For their first marketing campaign in 30 years, Lego released a feel-good advert which followed a man chasing a white rabbit through numerous surroundings with nods to their toys continuously featuring throughout. 

At first glance the advert looks like a fun film displaying a scenario a child may create using their Lego toys. However, a closer look allows some viewers to recognise that the changes made throughout the interview are ones made to have a positive impact, hinting how viewers can improve themselves by making changes. 

Lego used the advert to appeal to both young and old audiences and amassed over 11 million views online. 

8. Drama vs Reality

ITV brought some of our favourite TV stars together for adverts to display the broad range of shows on offer via the ITV Hub.

They capture the viewers’ attention by using recognisable faces to act out fun scenarios, providing some laughter during the ad-breaks.

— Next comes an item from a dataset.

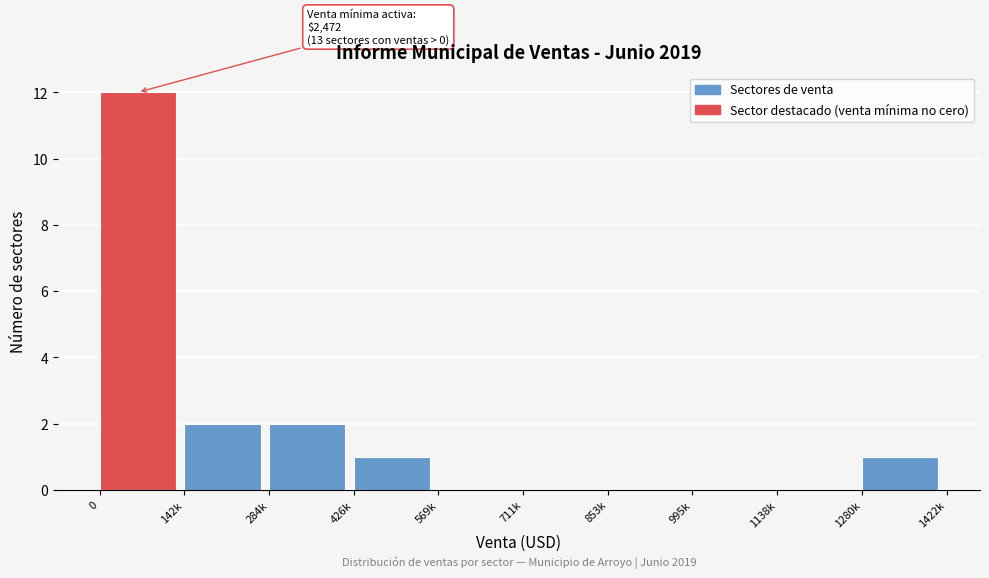

Reading left to right, what are all the values shown in this chart?

0=12	142k=2	284k=2	426k=1	569k=0	711k=0	853k=0	995k=0	1138k=0	1280k=1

The memorable adverts feature some of our favourite stars who would never usually act together. Drama actors and reality TV stars face off in battles, fighting for the audience’s attention.

Stars include Jason Watkins, Katherine Kelly, Ferne McCann, and Pete Wicks.

9. WatchMeMove

Deodorant company Sure, used their digital PR campaign, “Watch Me Move”, to combat the fear of being judged based on how you look stopping you from becoming more active 

The main objective of the inspiring campaign was to “turn that fear on its head by empowering those who feel self-conscious to overcome their doubts and move how you want to, no matter who’s watching.” 

The content creators and athletes who starred in the advert challenge society’s unrealistic image of how people should look. Throughout the video, they ignore other people’s stares and judgement to exercise and move. 

Society’s image of how athletes and people should look is often reinforced by the media, but Sure used their campaign to set the record straight by challenging and destroying this unrealistic preconceived image. 

10. Burger King: 3am Apparitions

To complete the list, we have included a recent Halloween-themed digital campaign from Burger King. 

To celebrate Halloween, Burger King have released a spooky horror film themed advert “3am Apparitions” to announce that they were giving away a free meal via their app. 

During the week running up to Halloween, customers can order free food from the fast-food chain every night between 3am and 4am, the time when most paranormal activity is said to take place.